The mechanism of pain relief is initiated by inserting acupuncture needles into subcutaneous muscles and stimulation of neuroreceptors, sending impulses to the spinal cord and activating three centres (the spinal cord, midbrain and hypothalamus-pituitary) to cause analgesia by endorphin release. Enkephalin and dynorphin are released with electro-acupuncture apparatus stimulation at low frequency and other transmitters (perhaps γ-aminobutyric acid) with stimulation at higher frequencies. The essence of acupuncture-analgesia is to activate and intensify the physiological analgesic response to external painful stimuli.
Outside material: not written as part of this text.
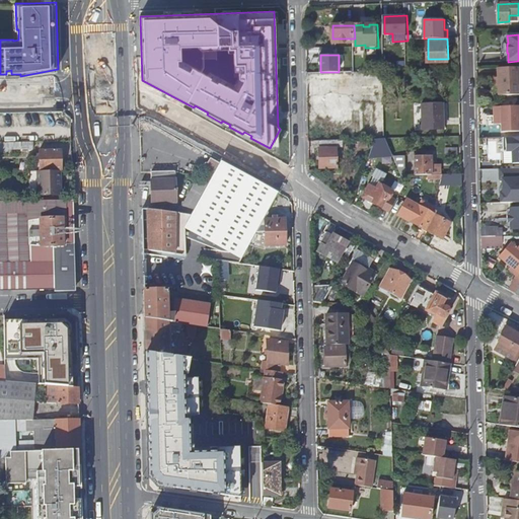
[(518,67),(498,68),(499,96),(518,95),(518,67)]
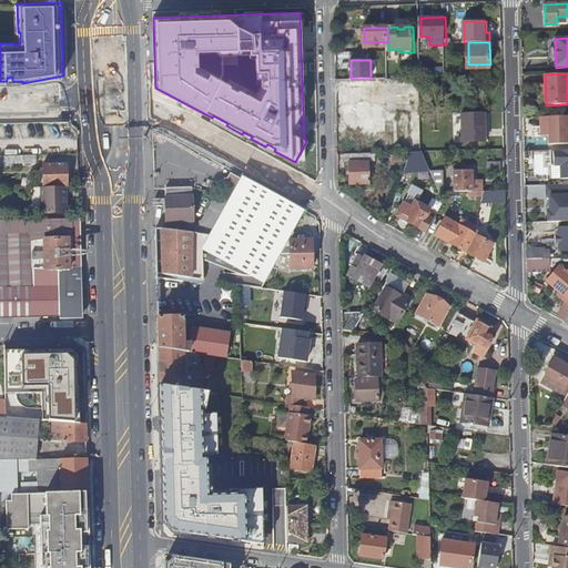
[(421,148),(418,111),(396,112),(396,104),(373,105),(374,123),(376,123),(378,150),(421,148)]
Although not required in this case, with the addition of small quantities of additional analgesia or anaesthesia during acupuncture (a technique known as acupuncture-balanced anaesthesia), pain can be reduced by about 50% during surgical procedures [7]. Acupuncture is particularly useful in patients who are unable to tolerate conventional analgesia, such as some with multiple sclerosis [4] and myalgic encephalomyelitis. The pain score of the procedure was slightly higher using acupuncture than when using lidocaine, but nevertheless the procedure was rendered tolerable. Other patients might wish to choose alternative therapies as a lifestyle option and such views should at least be heard by the attending clinician as per General Medical Council guidelines [8].

Conclusion

Stereotactic core biopsy of the breast under acupuncture-analgesia was well tolerated by the patient, allowing a satisfactory histological sample to be obtained. Overall the procedure was regarded as successful by the patient and all the staff involved. Given our positive experience with this patient we would be happy to offer the service to other patients who are unable to tolerate conventional local analgesia or who wish to exert patient choice.

Acknowledgements

We would like to thank the patient for contributing the account of her experience during the procedure and for her comments on the manuscript.